Exercise details:
Exactly as written, output each of the entries below.

======== Study material

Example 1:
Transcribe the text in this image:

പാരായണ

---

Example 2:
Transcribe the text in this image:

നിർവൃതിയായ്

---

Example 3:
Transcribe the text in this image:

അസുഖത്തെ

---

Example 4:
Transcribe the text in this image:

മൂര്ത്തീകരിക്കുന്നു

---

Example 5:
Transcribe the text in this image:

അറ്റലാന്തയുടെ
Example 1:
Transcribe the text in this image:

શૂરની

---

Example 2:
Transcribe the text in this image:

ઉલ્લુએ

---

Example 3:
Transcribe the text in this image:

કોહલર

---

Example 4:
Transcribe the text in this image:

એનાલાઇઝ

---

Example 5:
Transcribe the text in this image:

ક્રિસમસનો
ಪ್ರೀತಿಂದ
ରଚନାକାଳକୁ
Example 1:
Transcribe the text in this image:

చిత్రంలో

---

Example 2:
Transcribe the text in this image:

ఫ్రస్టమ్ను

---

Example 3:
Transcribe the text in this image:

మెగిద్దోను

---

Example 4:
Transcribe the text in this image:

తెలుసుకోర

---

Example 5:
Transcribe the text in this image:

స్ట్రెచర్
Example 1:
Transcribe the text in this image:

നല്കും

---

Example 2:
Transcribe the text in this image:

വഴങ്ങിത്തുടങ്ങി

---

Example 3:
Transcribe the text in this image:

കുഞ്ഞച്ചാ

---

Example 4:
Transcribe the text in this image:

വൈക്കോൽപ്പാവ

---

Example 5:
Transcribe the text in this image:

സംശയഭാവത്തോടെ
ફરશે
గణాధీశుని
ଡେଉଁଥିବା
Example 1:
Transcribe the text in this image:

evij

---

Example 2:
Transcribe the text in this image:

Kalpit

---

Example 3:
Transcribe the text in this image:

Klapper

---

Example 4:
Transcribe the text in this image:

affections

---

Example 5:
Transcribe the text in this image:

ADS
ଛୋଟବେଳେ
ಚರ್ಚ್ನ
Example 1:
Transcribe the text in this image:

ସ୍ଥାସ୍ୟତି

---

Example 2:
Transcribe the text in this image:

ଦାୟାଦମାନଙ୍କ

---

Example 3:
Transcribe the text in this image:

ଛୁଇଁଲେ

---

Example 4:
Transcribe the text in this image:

================

Solution to this exercise:
Example 1:
Transcribe the text in this image:

പാരായണ

---

Example 2:
Transcribe the text in this image:

നിർവൃതിയായ്

---

Example 3:
Transcribe the text in this image:

അസുഖത്തെ

---

Example 4:
Transcribe the text in this image:

മൂര്ത്തീകരിക്കുന്നു

---

Example 5:
Transcribe the text in this image:

അറ്റലാന്തയുടെ
Example 1:
Transcribe the text in this image:

શૂરની

---

Example 2:
Transcribe the text in this image:

ઉલ્લુએ

---

Example 3:
Transcribe the text in this image:

કોહલર

---

Example 4:
Transcribe the text in this image:

એનાલાઇઝ

---

Example 5:
Transcribe the text in this image:

ક્રિસમસનો
ಪ್ರೀತಿಂದ
ରଚନାକାଳକୁ
Example 1:
Transcribe the text in this image:

చిత్రంలో

---

Example 2:
Transcribe the text in this image:

ఫ్రస్టమ్ను

---

Example 3:
Transcribe the text in this image:

మెగిద్దోను

---

Example 4:
Transcribe the text in this image:

తెలుసుకోర

---

Example 5:
Transcribe the text in this image:

స్ట్రెచర్
Example 1:
Transcribe the text in this image:

നല്കും

---

Example 2:
Transcribe the text in this image:

വഴങ്ങിത്തുടങ്ങി

---

Example 3:
Transcribe the text in this image:

കുഞ്ഞച്ചാ

---

Example 4:
Transcribe the text in this image:

വൈക്കോൽപ്പാവ

---

Example 5:
Transcribe the text in this image:

സംശയഭാവത്തോടെ
ફરશે
గణాధీశుని
ଡେଉଁଥିବା
Example 1:
Transcribe the text in this image:

evij

---

Example 2:
Transcribe the text in this image:

Kalpit

---

Example 3:
Transcribe the text in this image:

Klapper

---

Example 4:
Transcribe the text in this image:

affections

---

Example 5:
Transcribe the text in this image:

ADS
ଛୋଟବେଳେ
ಚರ್ಚ್ನ
Example 1:
Transcribe the text in this image:

ସ୍ଥାସ୍ୟତି

---

Example 2:
Transcribe the text in this image:

ଦାୟାଦମାନଙ୍କ

---

Example 3:
Transcribe the text in this image:

ଛୁଇଁଲେ

---

Example 4:
Transcribe the text in this image:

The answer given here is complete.